According to Perceiving Beat monitoring, Xiaomi Auto has officially unveiled the Xiaomi EV World Model, a new framework for assisted driving world modeling. For the first time internally, it has achieved deep coupling of 3D reconstruction and video generation modules. In traditional autonomous driving simulation, the reconstruction and generation are often separated. The reconstruction module can restore the scene but cannot predict changes, while the generation module can predict the future but is prone to distortion and drift over long time sequences. The team has proposed the JointWM architecture, using a 3D geometric structure as a physical skeleton to anchor the scene. It then completes visual details through the generation module and predicts unobserved areas.
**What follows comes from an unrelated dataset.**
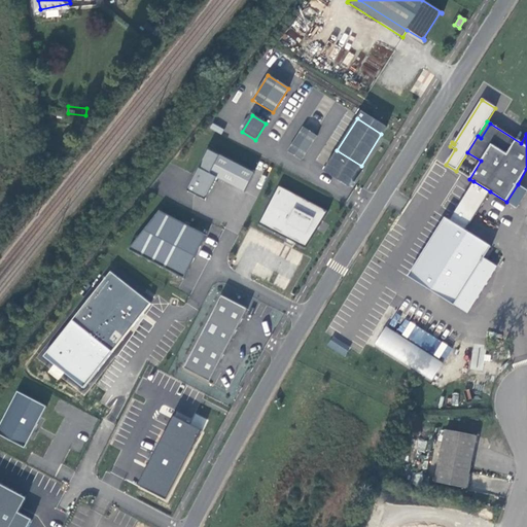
[(316,137),(303,128),(287,152),(301,161),(316,137)]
This architecture has refreshed multiple performance records in mainstream benchmarks such as Waymo and nuScenes.
Specifically, in terms of mechanism, the reconstruction module WorldRec abandons the traditional per-pixel paradigm and adopts sparse 3D query points for scene representation. It incrementally fuses into a cross-view 4D Gaussian spatial skeleton, achieving 10-second rapid reconstruction of a 10-second video. Based on the geometric priors provided by the reconstruction module, the generation module WorldGen, constrained by the skeleton's physical boundaries, is only responsible for generating reasonable lighting and textures. For content beyond future frames and field-of-view blind spots, the generation module performs physical prediction through two-stage temporal training and distribution-matching distillation mechanisms. The entire architecture achieves a single-view generation speed of 0.19 seconds and a three-view speed of 0.46 seconds on an H20 GPU, supporting video generation of up to 1 minute.
This solution achieved a 28.48 PSNR score in Waymo's reconstruction accuracy test and maintains a leading position in nuScenes zero-shot generalization. In terms of generation efficiency, the solution is 5.6 times faster than the autoregressive baseline Epona and ranks among the top in spatiotemporal consistency among similar algorithms. Currently, the research results have been implemented in Xiaomi Auto's three major scenarios, including delivering over 100,000 segments of high-quality synthetic data for perception model training, constructing a highly realistic closed-loop simulation environment to reproduce long-tail road conditions, and launching an assisted driving academy to provide generative video guidance for user operations.